Balancing Responsiveness and State Consistency in SPA

Balancing Responsiveness and State Consistency in SPA

One of the interesting technical challenges to solve when building a modern web application is to achieve acceptable responsiveness for a UI depending on sometimes sluggish API endpoints.

User's perception of an application as slow is all about latency, reactions, wait times and feedback. Delays, freezes, feedback lags, unresponsiveness — all that makes your product feel heavy. There is a great article summarizing on what slow means in the world of software.

On the API side, the definition of slow may vary, but we assume something above 100 milliseconds for a single request roundtrip. Optimizing and squeezing response times is not a trivial task even for simple methods without database involved. There are many layers of added latency involved: network delays, secure sockets and encryption, reverse proxy, balancers, database, cache hits etc. It's a separate wide topic and a great field for experimentation.

Modern single page applications (SPA) are depending on API latency and the more desktop-like experience you want, the faster API responses you need. But as with any client-server application, you should expect delays, latency and lost connections. Slow and broken API responses is a core assumption that you should take when designing a web application. There is where some neat SPA patterns come in handy.

Let's take a simple example. Imagine we're building a simple todo SPA where an user can add an item and then change its status to completed.
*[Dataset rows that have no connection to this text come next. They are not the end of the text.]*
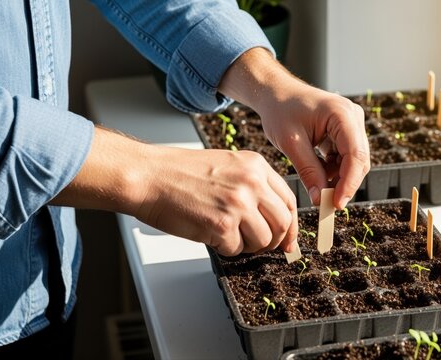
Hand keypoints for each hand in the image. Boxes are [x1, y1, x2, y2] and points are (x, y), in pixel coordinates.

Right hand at [53, 128, 297, 255]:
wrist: (149, 176)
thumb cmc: (181, 173)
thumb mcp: (228, 165)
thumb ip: (254, 185)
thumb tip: (274, 215)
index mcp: (256, 166)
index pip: (289, 200)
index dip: (291, 224)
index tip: (289, 238)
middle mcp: (251, 183)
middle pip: (283, 223)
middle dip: (274, 240)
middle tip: (261, 245)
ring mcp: (238, 204)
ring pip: (264, 240)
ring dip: (249, 246)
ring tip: (229, 236)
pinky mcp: (221, 225)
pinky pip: (237, 249)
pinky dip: (225, 248)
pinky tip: (210, 234)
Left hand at [259, 86, 369, 207]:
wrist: (275, 93)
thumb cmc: (280, 111)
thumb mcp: (291, 143)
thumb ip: (308, 171)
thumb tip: (319, 199)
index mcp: (342, 114)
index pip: (355, 155)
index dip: (348, 183)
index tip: (336, 204)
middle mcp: (353, 117)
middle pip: (359, 160)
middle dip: (344, 184)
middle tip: (326, 204)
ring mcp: (352, 123)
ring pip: (354, 161)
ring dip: (338, 178)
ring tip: (316, 186)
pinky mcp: (346, 130)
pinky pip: (346, 157)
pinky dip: (334, 170)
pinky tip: (318, 173)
There are many possible UX scenarios, but for our example, we assume that pressing a plus button adds a new item, which we can then edit or mark as completed. So pressing a button instantly creates an item and requires no other actions from a user. For our example application, adding an item requires a single POST request to an API. A naïve approach would be to issue a request, wait for the promise to fulfill and then update the view (or state, if using redux-like architecture). No surprise that this instantly causes a delay equal to an API request round trip time. A little excuse to that delay can be a spinner or another work-in-progress indicator.

Is there a way to avoid such a frustrating experience? Sure. A widely used approach for SPA application is to use dummy objects, which are instantly created and later replaced with real objects with ids that come from a back-end.
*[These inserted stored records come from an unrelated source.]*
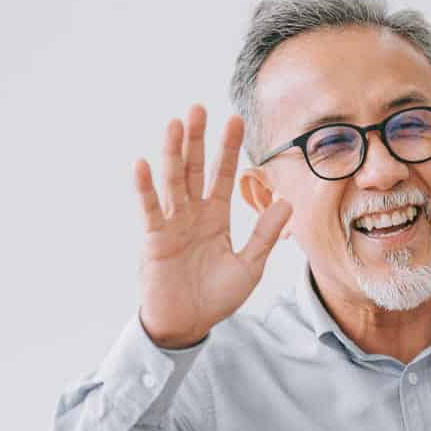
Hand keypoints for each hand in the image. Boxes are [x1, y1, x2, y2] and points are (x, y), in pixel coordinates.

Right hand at [133, 105, 291, 348]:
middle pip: (194, 169)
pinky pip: (149, 210)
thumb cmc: (215, 296)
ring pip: (172, 181)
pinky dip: (145, 188)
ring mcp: (171, 223)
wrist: (188, 324)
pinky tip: (143, 164)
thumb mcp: (249, 265)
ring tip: (175, 123)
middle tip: (200, 107)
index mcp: (215, 217)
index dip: (228, 149)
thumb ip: (265, 234)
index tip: (235, 119)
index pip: (222, 176)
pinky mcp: (154, 239)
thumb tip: (287, 201)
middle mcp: (192, 214)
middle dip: (197, 139)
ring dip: (172, 152)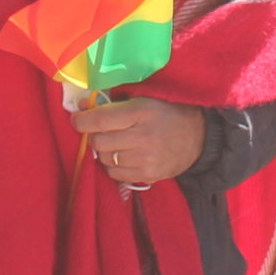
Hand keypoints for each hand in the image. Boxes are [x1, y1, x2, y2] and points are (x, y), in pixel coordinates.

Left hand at [73, 97, 205, 186]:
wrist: (200, 137)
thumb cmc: (168, 112)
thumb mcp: (145, 99)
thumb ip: (115, 103)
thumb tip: (83, 106)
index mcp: (142, 112)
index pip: (101, 120)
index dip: (82, 120)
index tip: (76, 119)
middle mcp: (143, 137)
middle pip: (100, 142)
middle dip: (94, 136)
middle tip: (100, 131)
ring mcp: (146, 159)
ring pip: (106, 159)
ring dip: (105, 151)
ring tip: (115, 143)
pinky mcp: (149, 175)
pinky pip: (116, 174)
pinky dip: (114, 166)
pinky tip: (124, 156)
This little trick completely solves a latency problem. There will be no user-noticeable delays between actions and outcomes. Trade-offs are obvious: when something goes wrong, your newly created item will disappear. Or, worse, you'll continue interacting with it not expecting nothing would be saved after you close a tab. But, let's assume it's an exceptional (and thus rare) situation. In case of the failed backend method, you can always present a gentle notice to your user warning him that something has gone wrong and your item won't be saved. Additionally, you can silently retry one or more times before panicking. But let's go to a more complicated example:

This time, a new UI interaction happens in the middle, changing an item attribute while API request promise is being resolved and haven't replaced a dummy object with a real one. Simply ignoring this case would lead to a broken UI, confuse a user and can result in a bad input.

I am not aware of reliable solutions for the above problem that do not compromise on some aspects of UX (responsiveness, perception of an application as a fast, freezes, blocks) or reliability (accidentally reverting or losing changes). That's where we should decide on a balance of responsiveness and state consistency. For the example above, we can simply decide to block any interaction with a dummy object until it is replaced with a real one. Or build a more complex state mutation logic with pending states, queues etc.
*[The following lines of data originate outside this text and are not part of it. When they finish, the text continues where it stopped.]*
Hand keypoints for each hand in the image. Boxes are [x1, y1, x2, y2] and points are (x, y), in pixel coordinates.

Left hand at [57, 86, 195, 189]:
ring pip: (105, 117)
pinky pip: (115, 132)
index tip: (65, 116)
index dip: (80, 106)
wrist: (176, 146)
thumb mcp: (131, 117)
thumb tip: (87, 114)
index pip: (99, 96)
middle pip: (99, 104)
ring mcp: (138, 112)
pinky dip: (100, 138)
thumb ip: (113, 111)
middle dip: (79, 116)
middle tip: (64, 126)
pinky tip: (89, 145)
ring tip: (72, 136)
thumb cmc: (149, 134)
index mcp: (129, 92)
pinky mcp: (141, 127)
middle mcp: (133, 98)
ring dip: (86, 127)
Things become more complicated when interaction involves multiple objects. Experimenting with the previous example, what if we want to change the order of the items, swapping Item B and still dummy Item C:

This time, replacing a dummy item override attribute change and makes the application state invalid (and inconsistent with back-end). Then what to do to resolve conflicting state changes? First, not to apply state mutations that lead to an inconsistent or broken state. In the previous example, we can compare field by field and ignore weight value change. Second, we can keep a record of pending changes and apply only attributes that are not subject to change. That is a more complex approach than the first one but is more versatile and reliable.

There should be more established patterns for solving responsiveness issues in SPA and I'll try to cover them when anything interesting comes in sight.

Finally, I haven't touched a concurrent scenario with multiple users which is essentially quite a different topic and involves distributed systems stuff like consensus algorithms and so on.